Jonus: Well, I'm not sure, I'm not necessarily wanting to address the individual employers here. I would address the insurers. So, I think you are in a pivotal role here. You are a broker between healthcare expertise and the end user. So, the companies and the employees. And you are in this unique position that you can bring together these three groups and really get the best out of everybody to provide the best care for the individuals to the benefit of the insurers and the employers, and ultimately also to the benefit of the healthcare providers. Because healthcare challenges are massive. We are looking desperately for solutions that are more efficient and better for everybody.
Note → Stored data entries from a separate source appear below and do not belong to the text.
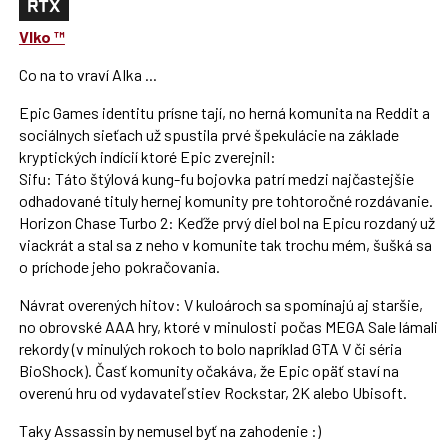
i
klávesy
Vlko ™
N
pro
Co na to vraví AIka ...
následující
Epic Games identitu prísne tají, no herná komunita na Reddit a
a
sociálnych sieťach už spustila prvé špekulácie na základe
P
kryptických indícií ktoré Epic zverejnil:
pro
Sifu: Táto štýlová kung-fu bojovka patrí medzi najčastejšie
předchozí
odhadované tituly hernej komunity pre tohtoročné rozdávanie.
nový
Horizon Chase Turbo 2: Keďže prvý diel bol na Epicu rozdaný už
názor
viackrát a stal sa z neho v komunite tak trochu mém, šušká sa
o príchode jeho pokračovania.
Návrat overených hitov: V kuloároch sa spomínajú aj staršie,
no obrovské AAA hry, ktoré v minulosti počas MEGA Sale lámali
rekordy (v minulých rokoch to bolo napríklad GTA V či séria
BioShock). Časť komunity očakáva, že Epic opäť staví na
overenú hru od vydavateľstiev Rockstar, 2K alebo Ubisoft.
Taky Assassin by nemusel byť na zahodenie :)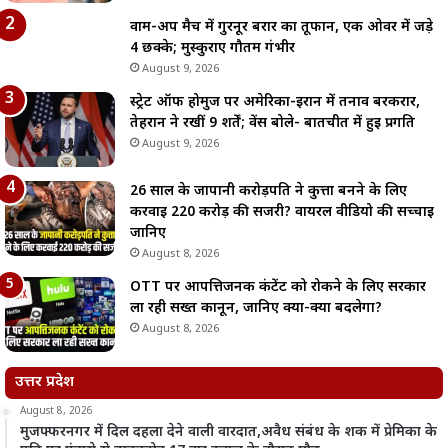
वार्म-अप मैच में गुरनूर बरार का तूफान, एक ओवर में जड़े
4 छक्के; मुस्कुराए गौतम गंभीर
August 9, 2026
स्ट्रेट ऑफ होर्मुज पर अमेरिका-ईरान में तनाव बरकरार,
तेहरान ने रखीं 9 शर्तें; वेंस बोले- बातचीत में हुई प्रगति
August 9, 2026
26 साल के जापानी करोड़पति ने कुत्ता बनने के लिए
करवाई 220 करोड़ की सर्जरी? वायरल वीडियो की सच्चाई
जानिए
August 8, 2026
OTT पर आपत्तिजनक कंटेंट को रोकने के लिए सरकार
ला रही सख्त कानून, जानिए क्या-क्या बदलेगा?
August 8, 2026
उत्तर प्रदेश
August 8, 2026
मुजफ्फरनगर में दिल दहला देने वाली वारदात,अवैध संबंध के शक में प्रेमिका के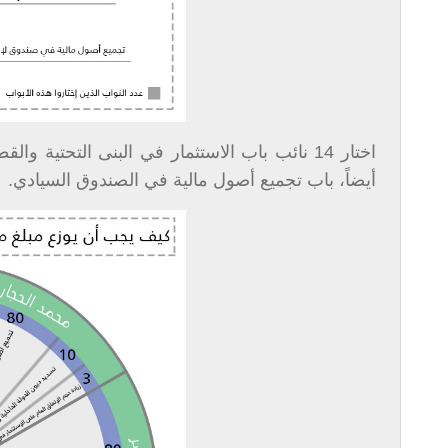
أيضاً، باب تجميع أصول مالية في الصندوق السيادي.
I think the other point is that healthcare investment is very cost-effective. Most interventions, they prolong life, but they also sustain the quality of life. And as an employer, you know, absenteeism from the workplace because of ill health costs your business, your organisation, whatever it may be. So, keeping our patients healthy, keeping the population healthy, but keeping your employees healthy is a very cost-effective investment and intervention.
Sarah: I think it particularly makes sense to our earlier conversation, people living longer with some of these conditions and how do we therefore keep them in the workforce, in productive work is something we've got a real opportunity and alignment of incentives on. That's why we are here today talking about this in terms of our options and our ability to work together.
It sounds like from all our conversations today, improving the heart health of the employee workforce is absolutely something that is possible and is doable with everything that we've talked about if we continue to make those strides forward that we've talked about.
It's been a fascinating conversation, so thank you all three of you for joining us today. I know the topics that we could talk about for hours, and I really appreciate your time. So, thank you, Peter. Thank you, Bernard, and thank you Jonas. And thank you for joining us today on our first of the Spotlight series, really focused on cardiac care, and we hope that you'll join us in the future.